* [Task statement] Search the data below for the string "reason" and copy all lines where it shows up.

· · · · ·

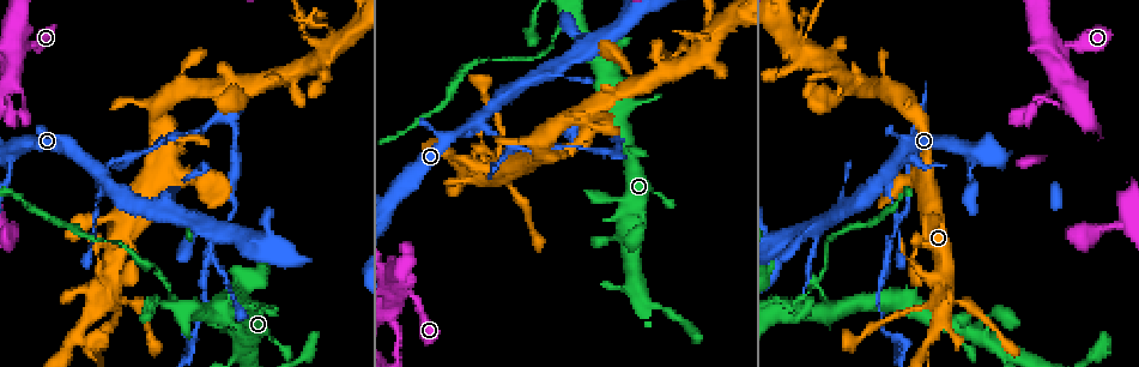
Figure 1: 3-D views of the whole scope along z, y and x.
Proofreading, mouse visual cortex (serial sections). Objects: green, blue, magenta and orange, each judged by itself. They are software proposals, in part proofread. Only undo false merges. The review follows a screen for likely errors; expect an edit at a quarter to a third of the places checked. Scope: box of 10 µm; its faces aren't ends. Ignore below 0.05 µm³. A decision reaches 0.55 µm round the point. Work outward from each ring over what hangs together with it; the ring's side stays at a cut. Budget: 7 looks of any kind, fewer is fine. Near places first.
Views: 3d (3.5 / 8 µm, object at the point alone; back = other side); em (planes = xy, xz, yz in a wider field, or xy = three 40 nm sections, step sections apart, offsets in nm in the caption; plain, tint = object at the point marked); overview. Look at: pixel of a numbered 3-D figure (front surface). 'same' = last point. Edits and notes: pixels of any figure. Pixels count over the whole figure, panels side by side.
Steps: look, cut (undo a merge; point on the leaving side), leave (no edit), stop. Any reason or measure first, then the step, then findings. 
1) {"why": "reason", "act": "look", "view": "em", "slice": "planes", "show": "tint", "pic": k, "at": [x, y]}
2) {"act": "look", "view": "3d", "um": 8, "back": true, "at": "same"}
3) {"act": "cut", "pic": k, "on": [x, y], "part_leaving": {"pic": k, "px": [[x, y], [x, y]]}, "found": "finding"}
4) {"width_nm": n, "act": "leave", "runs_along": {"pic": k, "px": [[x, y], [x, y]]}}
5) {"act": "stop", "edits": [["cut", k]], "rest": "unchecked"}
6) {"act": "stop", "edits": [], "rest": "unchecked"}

{"why": "abrupt turn", "act": "look", "view": "3d", "um": 8, "pic": 1, "at": [260, 313]}

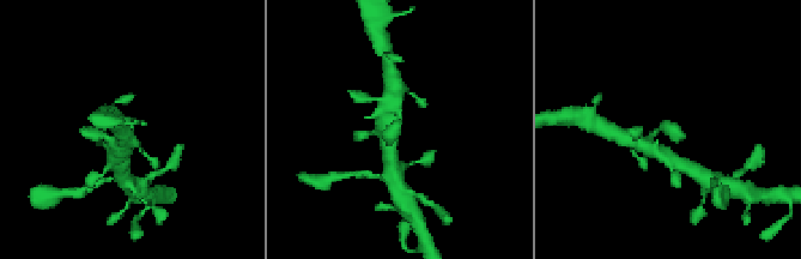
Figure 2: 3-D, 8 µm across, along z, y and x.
{"act": "look", "view": "em", "slice": "xy", "step": 3, "show": "tint", "at": "same"}

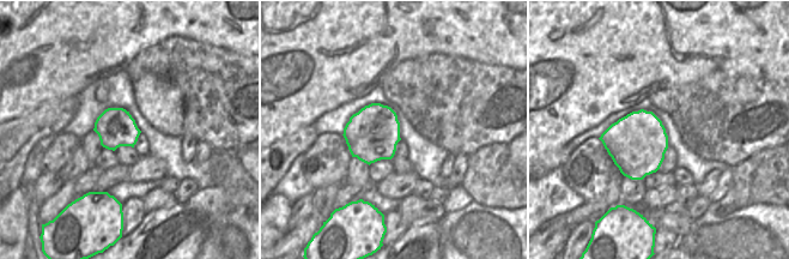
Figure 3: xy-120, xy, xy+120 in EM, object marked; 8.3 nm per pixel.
{"act": "leave", "runs_along": {"pic": 2, "px": [[395, 95], [401, 119], [386, 145]]}, "found": "continuous, no second cell"}

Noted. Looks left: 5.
{"why": "sharp bend", "act": "look", "view": "3d", "um": 3.5, "pic": 1, "at": [785, 309]}

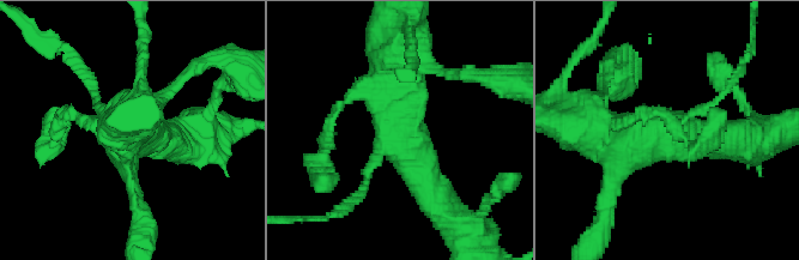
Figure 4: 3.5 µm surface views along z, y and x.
{"act": "look", "view": "em", "slice": "xy", "step": 3, "show": "plain", "pic": 4, "at": [392, 141]}

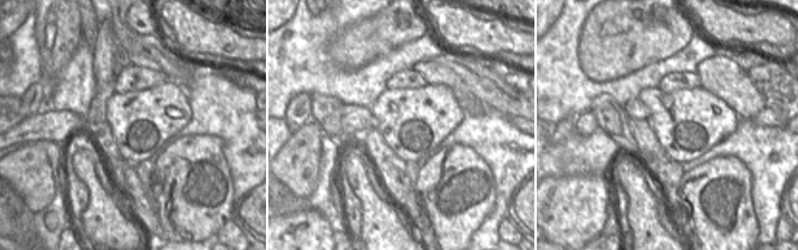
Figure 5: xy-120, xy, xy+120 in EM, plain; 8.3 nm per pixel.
{"act": "look", "view": "em", "slice": "xy", "step": 3, "show": "tint", "at": "same"}

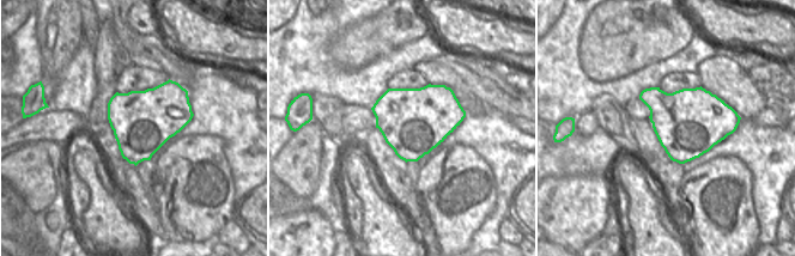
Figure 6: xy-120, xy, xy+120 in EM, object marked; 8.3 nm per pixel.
{"act": "cut", "pic": 4, "on": [95, 96], "part_leaving": {"pic": 4, "px": [[392, 143], [337, 213]]}, "found": "a second cell is stuck on"}

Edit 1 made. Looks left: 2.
{"act": "stop", "edits": [["cut", 4]], "rest": "unchecked"}

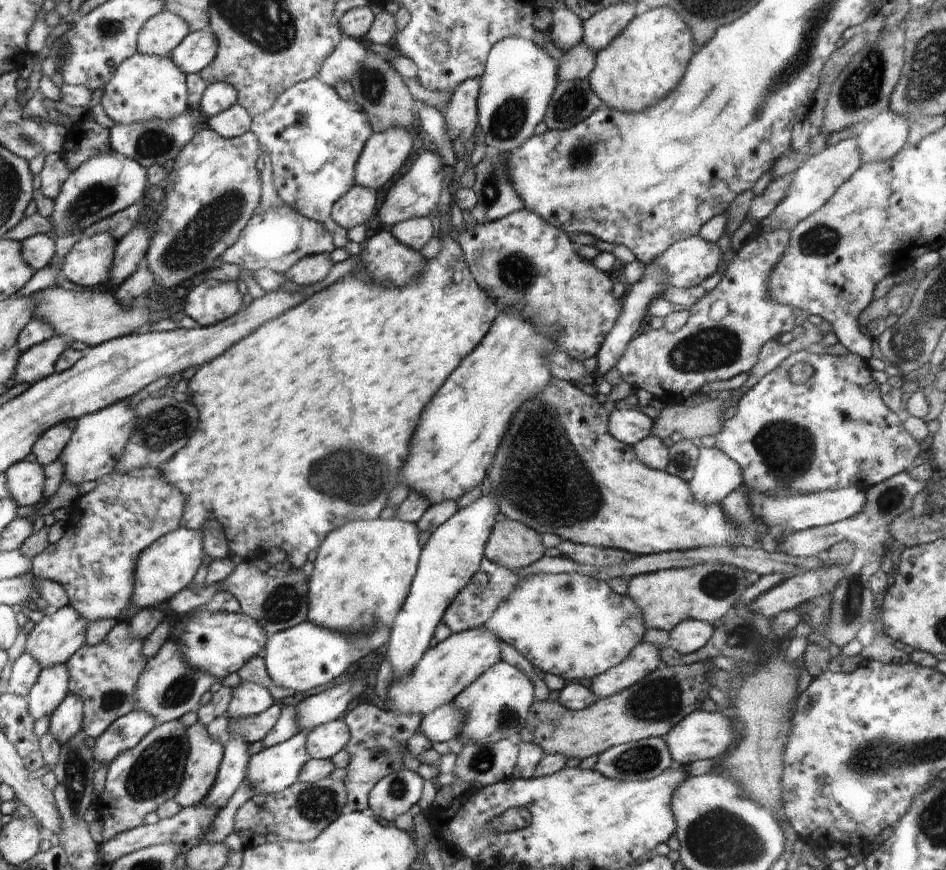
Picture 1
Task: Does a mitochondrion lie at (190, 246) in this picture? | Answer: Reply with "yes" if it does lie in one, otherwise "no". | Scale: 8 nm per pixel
yes

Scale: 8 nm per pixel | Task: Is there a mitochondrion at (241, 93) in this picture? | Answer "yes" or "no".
no

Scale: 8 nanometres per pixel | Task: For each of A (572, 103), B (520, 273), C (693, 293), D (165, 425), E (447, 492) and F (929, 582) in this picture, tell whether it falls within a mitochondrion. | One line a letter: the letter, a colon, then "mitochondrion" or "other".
A: mitochondrion
B: mitochondrion
C: other
D: mitochondrion
E: other
F: other

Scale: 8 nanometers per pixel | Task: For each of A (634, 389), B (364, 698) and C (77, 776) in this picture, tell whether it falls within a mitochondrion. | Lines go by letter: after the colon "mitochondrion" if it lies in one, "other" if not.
A: other
B: other
C: mitochondrion

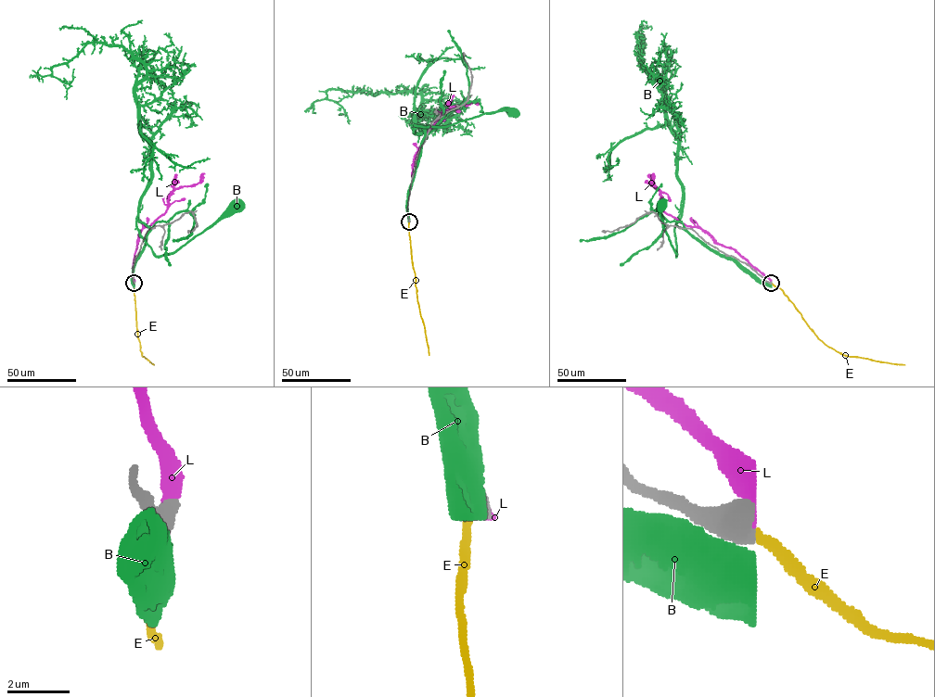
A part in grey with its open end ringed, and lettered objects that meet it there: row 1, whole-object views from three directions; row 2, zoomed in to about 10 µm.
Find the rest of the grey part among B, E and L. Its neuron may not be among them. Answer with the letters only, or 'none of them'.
E

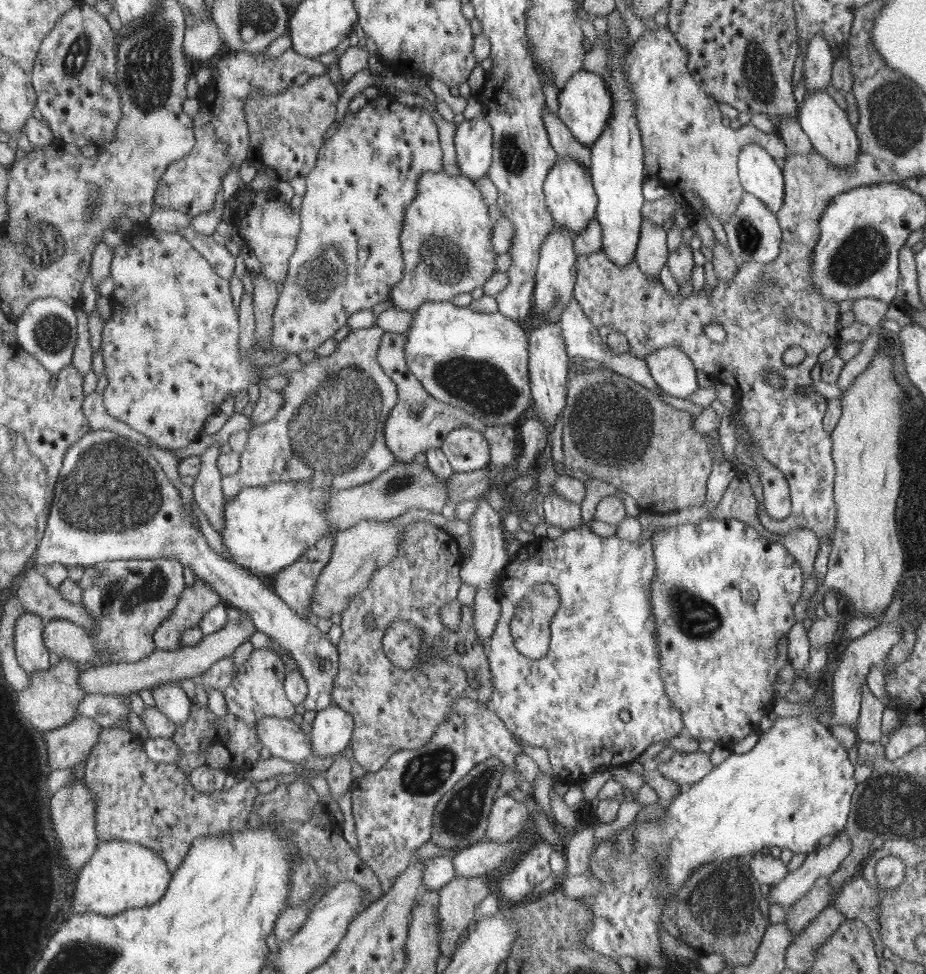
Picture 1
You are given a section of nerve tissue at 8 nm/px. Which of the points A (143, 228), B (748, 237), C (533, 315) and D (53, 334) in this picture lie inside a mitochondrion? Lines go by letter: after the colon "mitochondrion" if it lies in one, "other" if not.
A: other
B: mitochondrion
C: other
D: mitochondrion

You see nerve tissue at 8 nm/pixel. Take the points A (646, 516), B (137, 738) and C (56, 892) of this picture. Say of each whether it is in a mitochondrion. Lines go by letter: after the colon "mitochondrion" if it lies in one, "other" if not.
A: other
B: other
C: other

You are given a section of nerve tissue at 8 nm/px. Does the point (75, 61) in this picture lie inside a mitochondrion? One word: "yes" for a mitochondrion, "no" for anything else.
yes

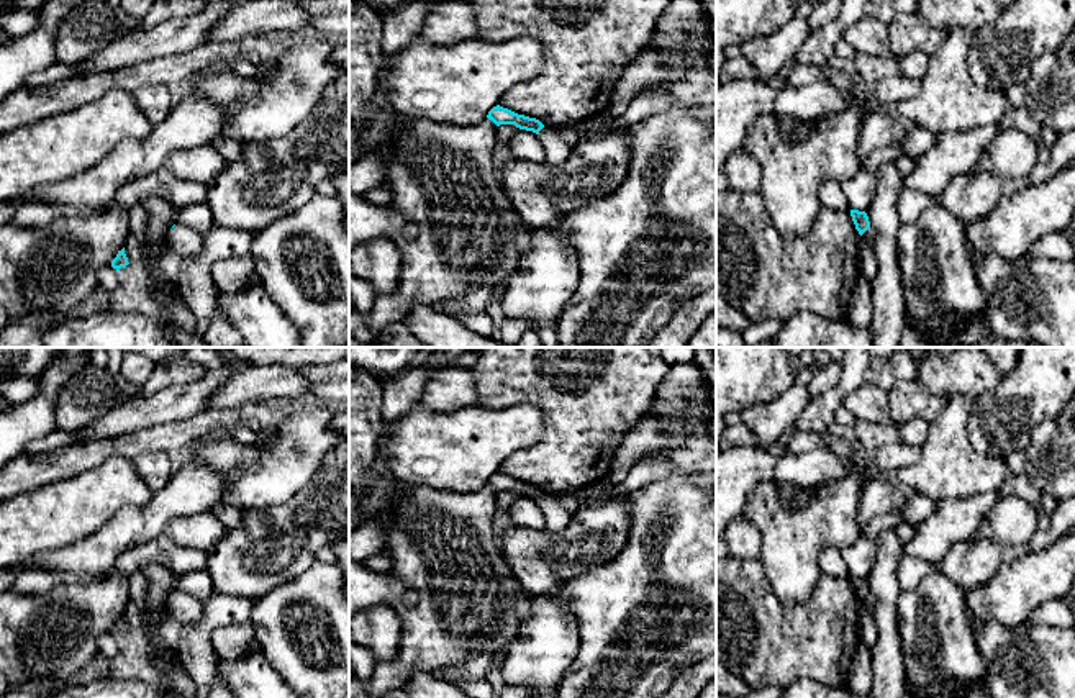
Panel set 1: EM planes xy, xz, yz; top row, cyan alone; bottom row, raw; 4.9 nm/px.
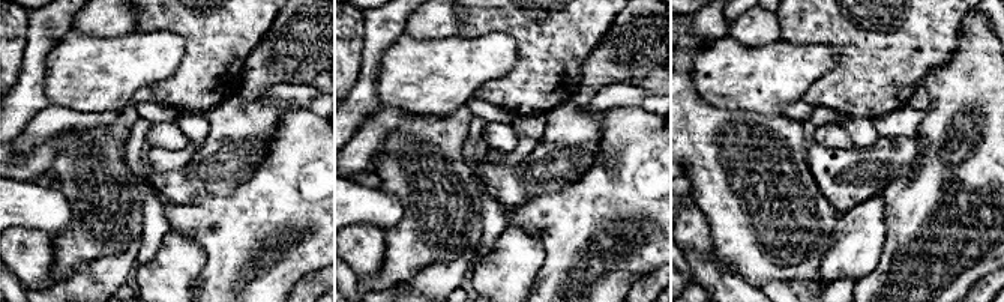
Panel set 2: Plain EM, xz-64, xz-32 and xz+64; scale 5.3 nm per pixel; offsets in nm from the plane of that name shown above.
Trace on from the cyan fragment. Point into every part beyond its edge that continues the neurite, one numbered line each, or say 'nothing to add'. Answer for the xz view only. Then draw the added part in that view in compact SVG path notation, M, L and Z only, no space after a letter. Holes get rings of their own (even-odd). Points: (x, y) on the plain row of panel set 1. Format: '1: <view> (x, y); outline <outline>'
nothing to add

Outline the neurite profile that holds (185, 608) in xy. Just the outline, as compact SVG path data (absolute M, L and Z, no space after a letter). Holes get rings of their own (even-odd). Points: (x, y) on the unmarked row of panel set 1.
M179 590L169 598L167 606L182 624L197 623L203 611L203 603L200 600Z

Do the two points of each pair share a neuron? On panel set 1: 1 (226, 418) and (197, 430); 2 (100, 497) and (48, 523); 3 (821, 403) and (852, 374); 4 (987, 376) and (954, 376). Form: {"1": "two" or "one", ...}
{"1": "one", "2": "one", "3": "one", "4": "one"}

· · · · ·

* [Answer for the task]
Steps: look, cut (undo a merge; point on the leaving side), leave (no edit), stop. Any reason or measure first, then the step, then findings. 
1) {"why": "reason", "act": "look", "view": "em", "slice": "planes", "show": "tint", "pic": k, "at": [x, y]}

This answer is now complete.